OLG Wien 18Bs183/95

18Bs183/95Cour d'appel24 août 1995

Texte intégral

OLG Wien 18Bs183/95

  • Dokumenttyp: Entscheidungstext
  • Entscheidungsdatum: 24.08.1995

Kopf

Das Oberlandesgericht Wien hat in nichtöffentlicher Sitzung durch den Richter des Oberlandesgerichtes Dr. Schittenhelm als Vorsitzenden sowie die Richter des Oberlandesgerichtes Dr. Habl und Dr.
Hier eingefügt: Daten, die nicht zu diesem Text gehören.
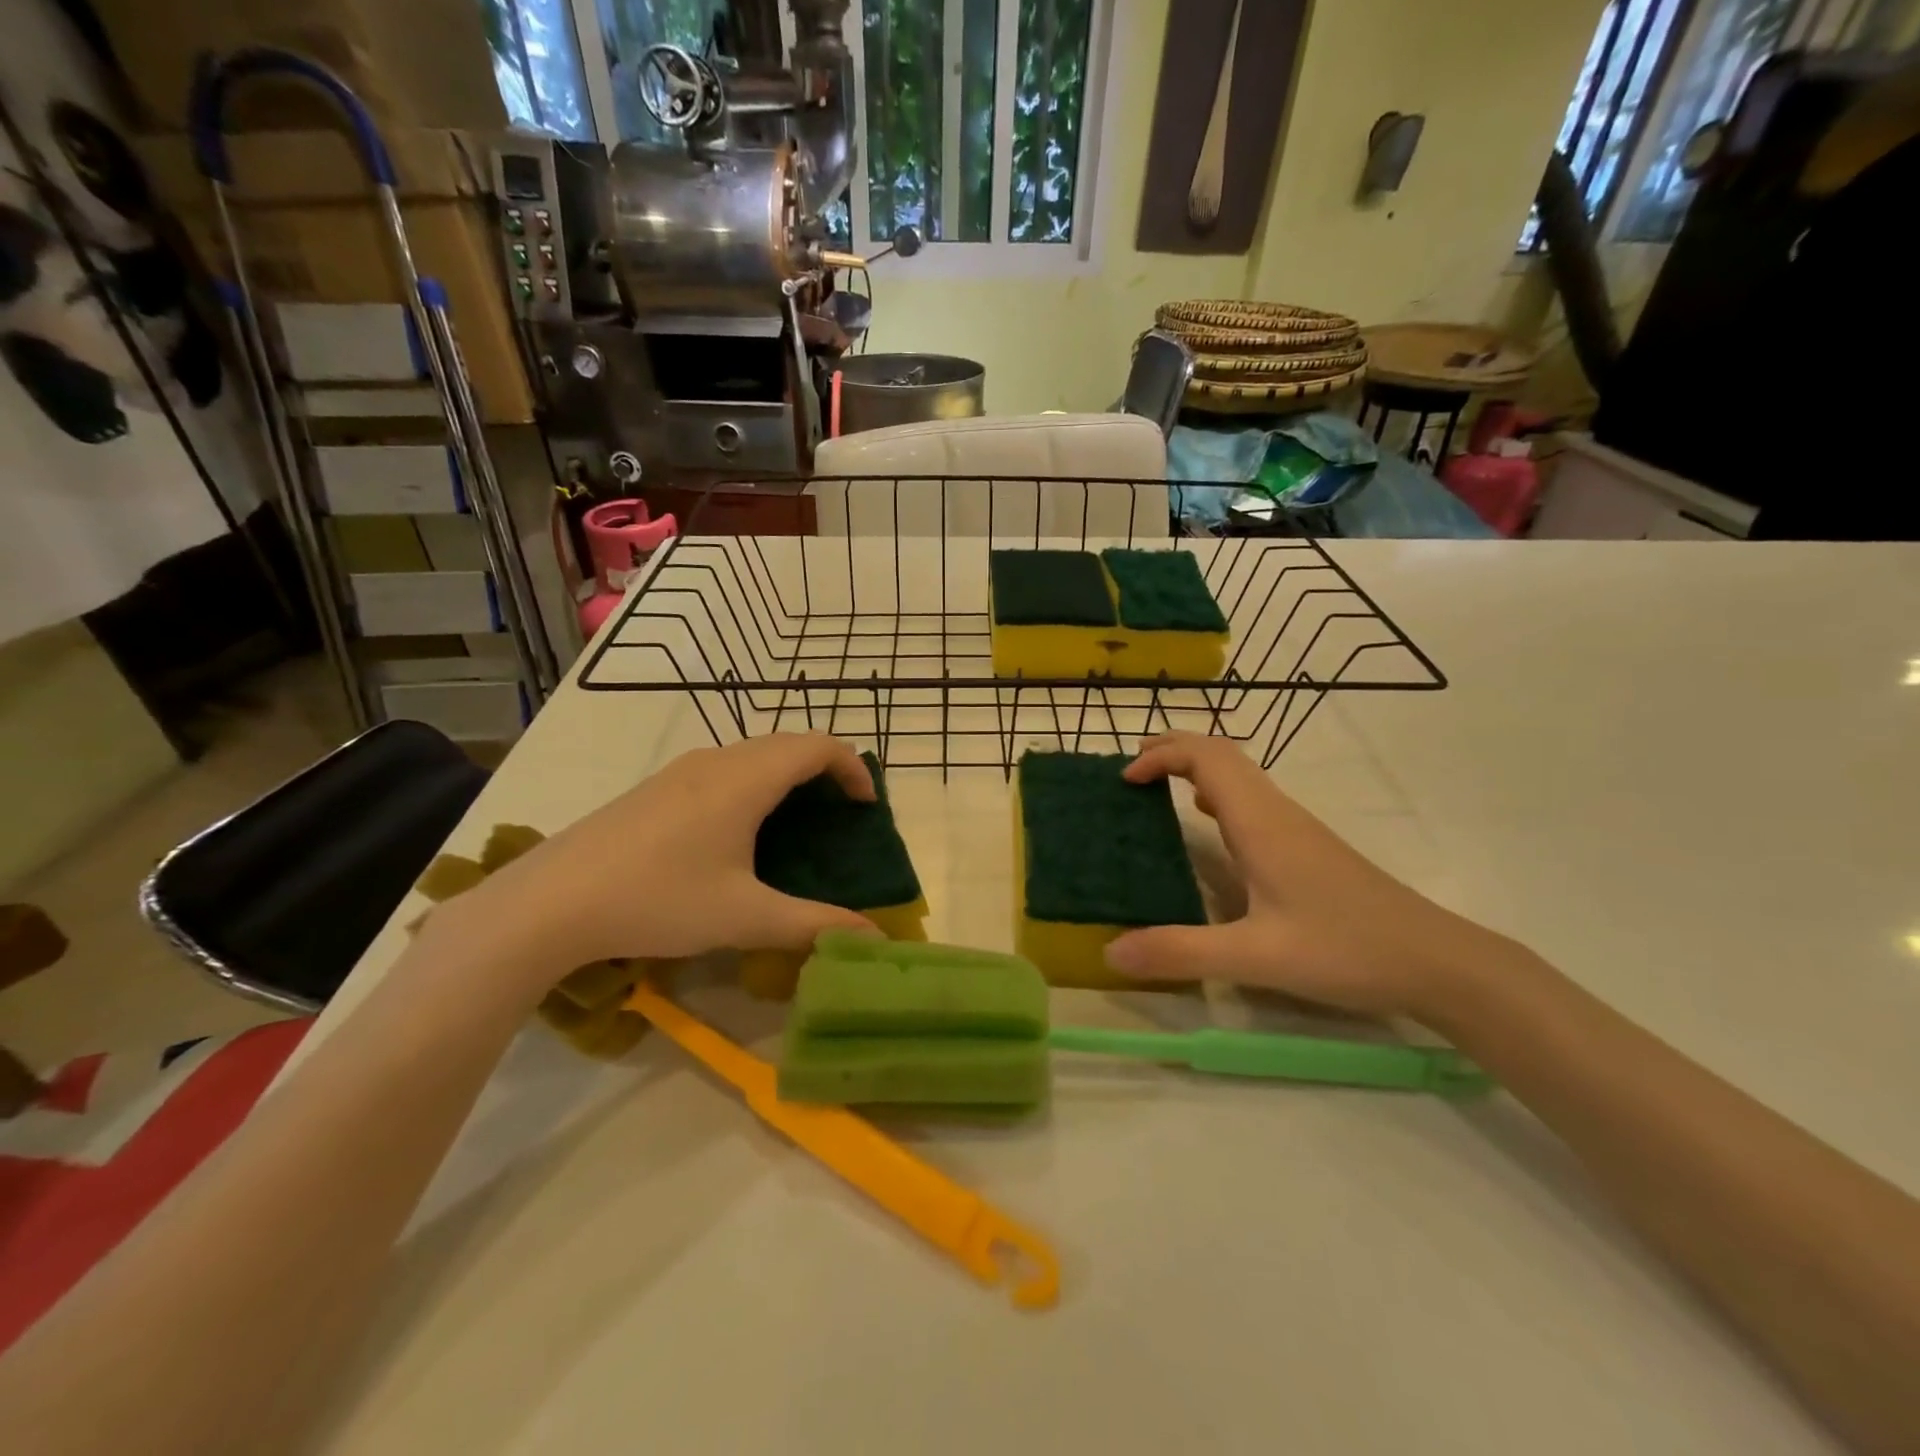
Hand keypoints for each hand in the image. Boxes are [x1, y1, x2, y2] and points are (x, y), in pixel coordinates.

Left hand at [437, 735, 880, 993]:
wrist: (548, 903)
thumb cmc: (658, 899)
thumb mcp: (744, 917)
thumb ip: (814, 924)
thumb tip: (873, 938)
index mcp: (746, 778)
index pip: (818, 746)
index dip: (853, 768)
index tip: (868, 808)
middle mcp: (717, 760)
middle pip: (788, 744)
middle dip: (825, 771)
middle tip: (841, 817)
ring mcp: (681, 770)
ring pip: (753, 754)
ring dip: (787, 777)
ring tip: (798, 825)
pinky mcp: (656, 788)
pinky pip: (724, 769)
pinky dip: (754, 784)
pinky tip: (739, 834)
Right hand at [1103, 733, 1511, 1020]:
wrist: (1437, 961)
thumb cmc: (1345, 949)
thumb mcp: (1255, 957)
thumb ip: (1181, 952)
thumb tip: (1111, 951)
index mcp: (1260, 823)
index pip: (1205, 758)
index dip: (1161, 756)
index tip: (1125, 779)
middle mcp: (1276, 813)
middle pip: (1221, 754)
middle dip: (1173, 749)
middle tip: (1132, 769)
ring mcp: (1296, 828)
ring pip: (1239, 775)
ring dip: (1195, 768)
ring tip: (1157, 787)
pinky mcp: (1307, 847)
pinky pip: (1253, 800)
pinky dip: (1218, 794)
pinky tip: (1210, 823)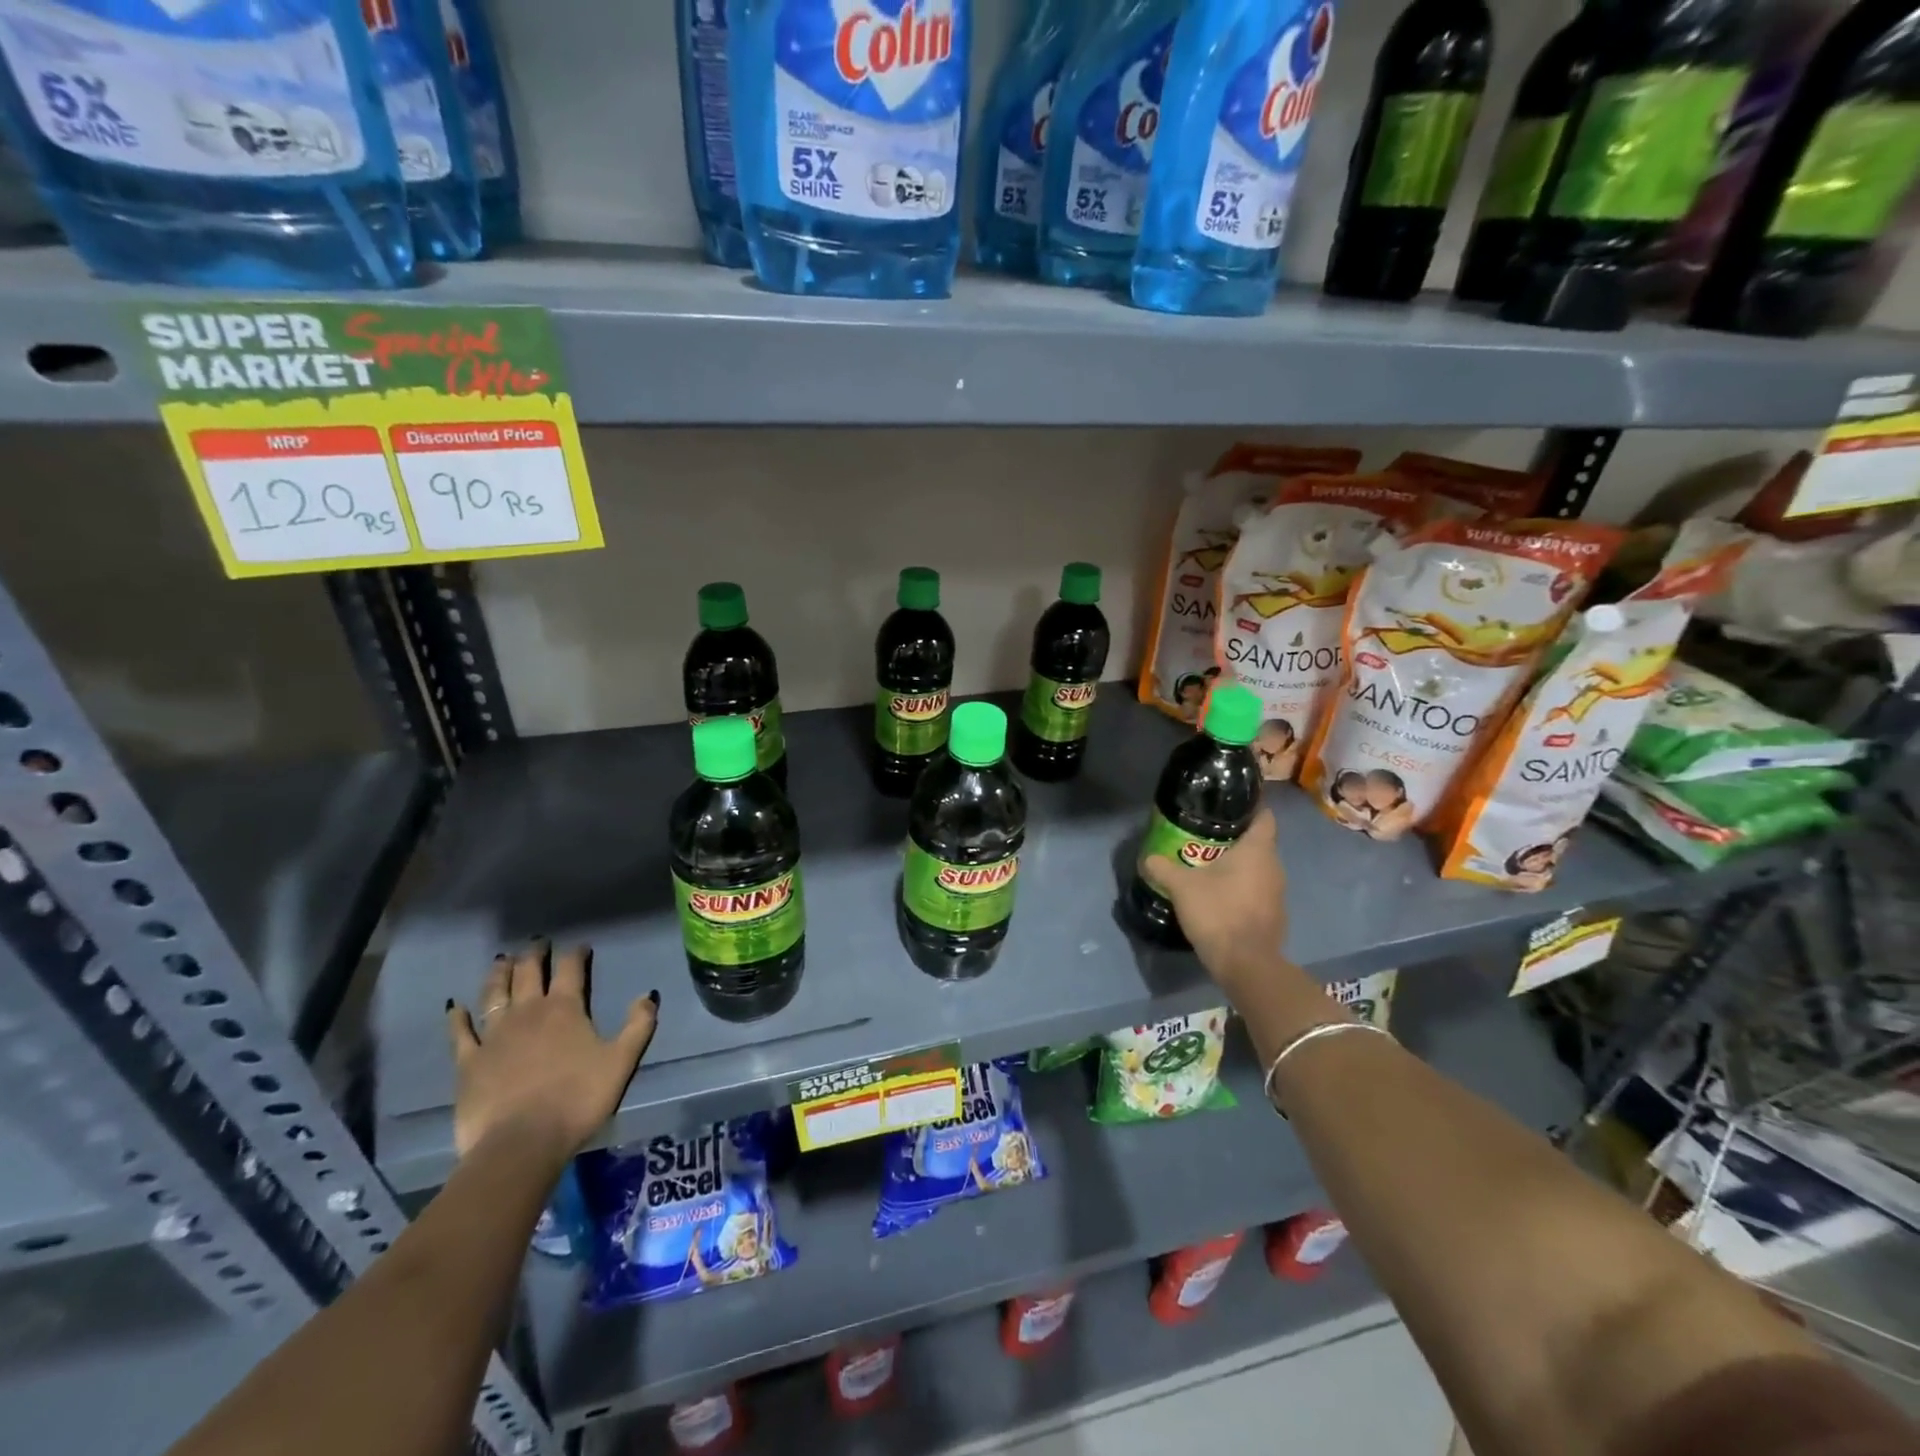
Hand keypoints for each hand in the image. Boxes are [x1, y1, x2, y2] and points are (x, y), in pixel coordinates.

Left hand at [445, 942, 657, 1166]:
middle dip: (534, 954)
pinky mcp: (468, 1062)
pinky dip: (458, 1017)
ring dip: (499, 974)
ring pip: (495, 994)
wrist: (520, 1143)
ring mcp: (494, 1035)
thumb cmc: (577, 1100)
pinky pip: (461, 1033)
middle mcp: (528, 1012)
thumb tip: (648, 994)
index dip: (576, 953)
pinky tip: (456, 1007)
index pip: (571, 969)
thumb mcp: (621, 1062)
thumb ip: (638, 1025)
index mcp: (565, 1009)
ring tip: (502, 960)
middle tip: (536, 943)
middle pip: (529, 973)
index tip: (580, 945)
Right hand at [1141, 806, 1289, 998]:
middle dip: (1235, 840)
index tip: (1229, 806)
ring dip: (1238, 867)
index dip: (1250, 808)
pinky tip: (1220, 896)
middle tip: (1206, 838)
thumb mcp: (1181, 887)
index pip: (1264, 817)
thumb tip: (1148, 857)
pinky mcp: (1274, 916)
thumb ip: (1163, 867)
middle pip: (1259, 843)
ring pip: (1258, 869)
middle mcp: (1274, 867)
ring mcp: (1278, 893)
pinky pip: (1257, 892)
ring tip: (1209, 866)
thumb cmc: (1218, 913)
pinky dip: (1242, 889)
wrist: (1246, 964)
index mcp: (1258, 850)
Ratz als weitere Senatsmitglieder in der Privatanklagesache des Privatanklägers ***** O***** gegen den Beschuldigten ***** R***** wegen § 111 Abs.1 und 2 StGB über die Beschwerde des Privatanklägers gegen den Beschluß des Landesgerichtes für Strafsachen Wien vom 31. März 1995, GZ 9 b E Vr 10.055/93-49, den

Beschluß

gefaßt:

Spruch

Die Beschwerde wird als unzulässig zurückgewiesen.

Begründung

Begründung:

Mit dem angefochtenen Beschluß ordnete das Erstgericht eine Hausdurchsuchung in der Wohnung und den Arbeitsräumlichkeiten des Privatanklägers zum Zwecke der Auffindung und Beschlagnahme von Gegenständen an, deren Besitz und Besichtigung für das anhängige Strafverfahren von Bedeutung sein könnte, und zwar Originalschriftstücke mit der Handschrift des Privatanklägers (möglichst aus dem Zeitraum 1975 bis 1985 stammend und auch mit Bleistift geschrieben). Diesen Hausdurchsuchungsbefehl erließ der Einzelrichter nach vertagter Hauptverhandlung im Zwischenverfahren, um trotz der Weigerung des Privatanklägers, Schriftproben abzugeben, zu tauglichem Vergleichsmaterial für die Erstattung eines Schriftsachverständigengutachtens zu gelangen. Die aufgetragene Amtshandlung wurde schließlich von Beamten des Sicherheitsbüros am 26. April 1995 durchgeführt.

Mit rechtzeitiger Beschwerde begehrt der Privatankläger, den genannten Beschluß ersatzlos zu beheben und die sichergestellten Gegenstände an den Privatankläger wieder auszufolgen (ON 52).

Die Beschwerde ist unzulässig.

Ihr ist zu erwidern, daß die Anfechtung einer nicht urteilsmäßigen Entscheidung mit dem Rechtsmittel der Beschwerde im Gerichtshofverfahren nur zulässig ist, wenn die Beschwerde im Gesetz ausdrücklich vorgesehen ist (Foregger-Kodek, StPO6, Erl.IV zu § 15). Eine Anfechtungsmöglichkeit der Bewilligung einer Hausdurchsuchung oder Beschlagnahme wäre im Sinne der Regelung des § 113 Abs.1 StPO mit einem Rechtszug an die Ratskammer nur dann gegeben, wenn ein solchartiger Beschluß vom Untersuchungsrichter gefaßt worden wäre (vgl. aa0. Erl.V zu § 143).

Der vorliegende Durchsuchungs- und Beschlagnahmebefehl wurde jedoch vom Einzelrichter nach vertagter Hauptverhandlung erlassen, sodaß diesfalls die Bestimmungen über das Zwischenverfahren anzuwenden sind. Der Gesetzgeber räumt aber weder gegen Entscheidungen des Einzelrichters (Vorsitzenden) in diesem Verfahrensstadium (vgl. auch EvBl. 1989/79) noch in den Bestimmungen über die Haus- und Personendurchsuchung sowie die Beschlagnahme eine ausdrückliche Beschwerdemöglichkeit ein.

Ein amtswegiges Vorgehen im Sinne der Bestimmungen des § 114 Abs.4 StPO kommt mangels Verfügungen und Beschlüsse, die sich zum Nachteil des Beschuldigten auswirken, ebenfalls nicht in Betracht, weshalb spruchgemäß zu entscheiden war.